- Broadway Playbill
- Music: Brian Wilson, The Beach Boys
- Lyrics: Brian Wilson, The Beach Boys
- Book: Richard Dresser
- Productions: 2005 Broadway

= Good Vibrations (musical) =

2005 Broadway jukebox musical

Good Vibrations is a Broadway musical conceived and produced by Nina L. Keneally with Cathleen Murphy and Jamie Lightstone. It was directed by John Carrafa featuring the music of Brian Wilson and The Beach Boys. It opened February 2, 2005, at the Eugene O'Neill Theatre and ran for 94 performances before closing on April 24, 2005. The musical follows the tale of three high school friends who want to escape their small New England town and drive to California. However, none of them own a car, so they invite the unpopular valedictorian girl who has a crush on one of the guys to use her for her car, and drama and romance ensue. The cast on opening night starred Kate Reinders as Caroline, David Larsen as Bobby, Tituss Burgess as Eddie, Brandon Wardell as Dave, Jessica-Snow Wilson as Marcella, David Reiser as Dean and Sebastian Arcelus as Jan.
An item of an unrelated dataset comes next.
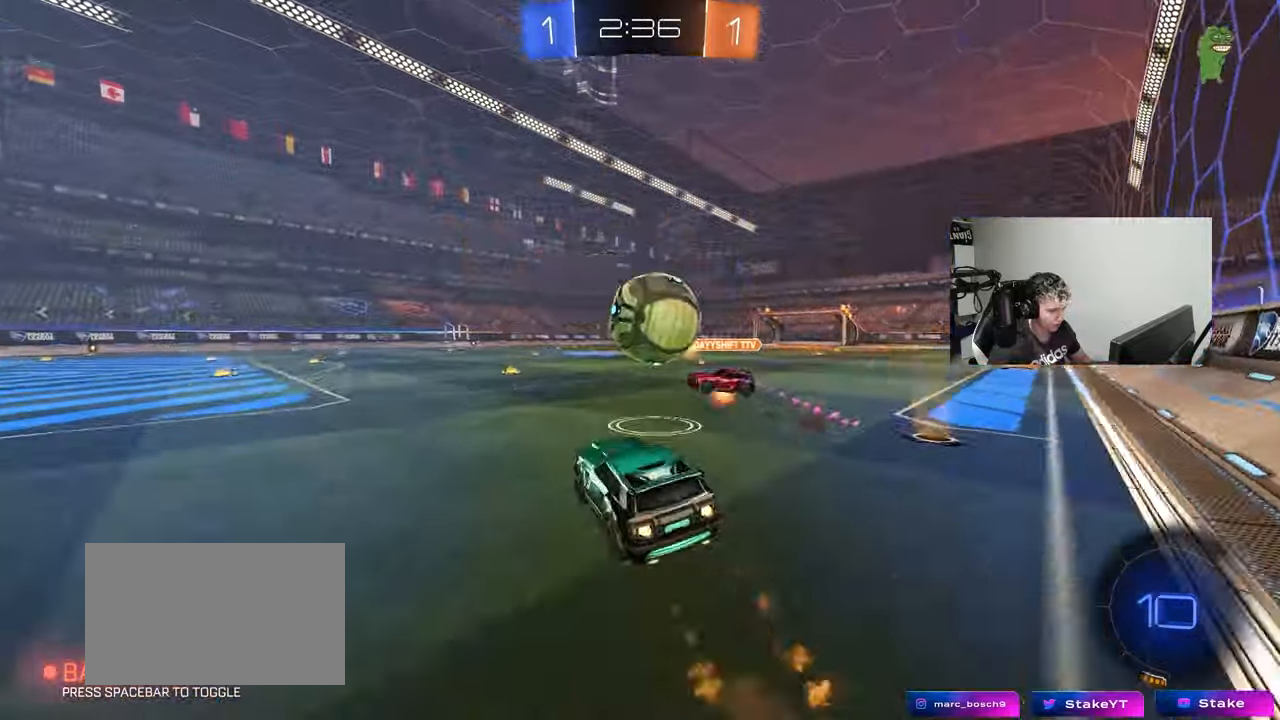
{"keys": ["d", "s", "shift"], "mouse": ["left", "right"], "events": [[83, "a", "up"], [83, "s", "up"], [83, "shift", "up"], [133, "mouse_right", "up"], [167, "d", "down"], [167, "shift", "down"], [167, "w", "down"], [417, "mouse_right", "down"], [450, "s", "down"], [500, "w", "up"]]}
Janet Dacal, Sarah Glendening and Krysta Rodriguez made their Broadway debuts in the show.

==Musical numbers==
- Act one
1. "Our Prayer" – Surfer Guys
2. "Fun, Fun, Fun" – Bobby and Company
3. "Keep an Eye on Summer" – Surfer Guys
4. "Wouldn't It Be Nice" – Eddie, Marcella and Surfer Guys
5. "In My Room" – Caroline, Marcella and High School Kids
6. "I Get Around" – Dave, Bobby, Eddie and Surfer Guys
7. "When I Grow Up (To Be a Man)" – Caroline, Bobby, Dave, Eddie, Marcella and High School Kids
8. "Break Away" – Bobby, Dave, Eddie and Surfer Guys
9. "Don't Worry, Baby" – Caroline, Bobby and High School Kids
10. "Surf City" – Dave, Bobby, Eddie, Caroline and Surfer Guys
11. "Shut Down" – Bobby, Caroline, Dave, Eddie and Surfer Guys
12. "Be True to Your School" – Country Dude and Chili Dog Kids
13. "Car Crazy Cutie" – Bobby, Dave, Eddie and Surfer Guys
14. "The Warmth of the Sun" – Marcella, Caroline and Giggles Girls
15. "Pet Sounds" – Instrumental
16. "Surfin' U.S.A." – Jan, Dean and Beach Kids
17. "Dance, Dance, Dance" – Caroline, Jan and Beach Kids

- Act two
18. "California Girls" – Jan, Dean and Beach Kids
19. "Help Me, Rhonda" – Eddie, Bobby, Dave and Beach Guys
20. "Stoked" – Beach Guys
21. "Surfer Girl" – Bobby and Beach Guys
22. "Darlin'" – Jan, Caroline and Beach Kids
23. "Your Imagination" – Caroline and Marcella
24. "Caroline, No" – Bobby
25. "All Summer Long" – Beach Kids
26. "I Just Wasn't Made for These Times" – Dave, Bobby and Eddie
27. "Wouldn't It Be Nice (Reprise)" – Eddie, Marcella and Surfer Guys
28. "Sail On, Sailor" – Eddie, Dean and Beach Kids
29. "Sloop John B" – Jan, Dave and Beach Kids
30. "Friends" – Surfer Guys
31. "Good Vibrations" – Bobby and Company
32. "God Only Knows" – Bobby, Caroline and Company
33. "Finale" – The Company

==Critical reception==
Good Vibrations received many harshly mixed reviews that condemned its plot as being superficial, predictable and bland, contrived around incorporating as many Beach Boys' songs as possible. Since the songs were not tailor-made for the musical, critics complained that songs did little to progress the plot or give insight into the characters. Therefore, despite an energetic cast and a soulful score of favorite tunes, the general verdict was that Good Vibrations made for a nice concert but a poor example of true musical theatre.